- Task data:
<<<<

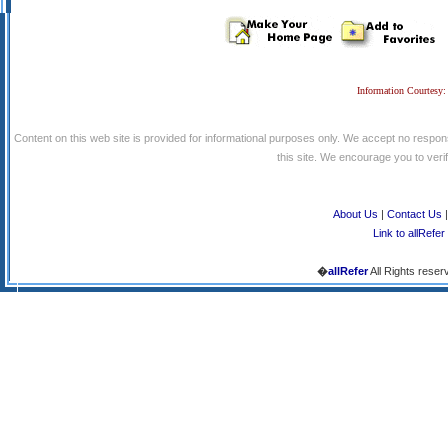
Information Courtesy:
Content on this web site is provided for informational purposes only. We accept no respons
this site. We encourage you to verify
About Us
|
Contact Us
Link to allRefer
�
allRefer
All Rights reser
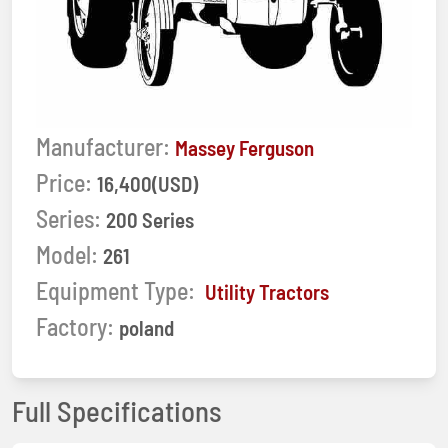
Manufacturer:
Massey Ferguson
Price:
16,400(USD)
Series:
200 Series
Model:
261
Equipment Type:
Utility Tractors
Factory:
poland
Full Specifications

>>>>

- Brief: Output the data above in full and exactly, with every image left out.

- Response:
Information Courtesy:
Content on this web site is provided for informational purposes only. We accept no respons
this site. We encourage you to verify
About Us
|
Contact Us
Link to allRefer
�
allRefer
All Rights reser
Manufacturer:
Massey Ferguson
Price:
16,400(USD)
Series:
200 Series
Model:
261
Equipment Type:
Utility Tractors
Factory:
poland
Full Specifications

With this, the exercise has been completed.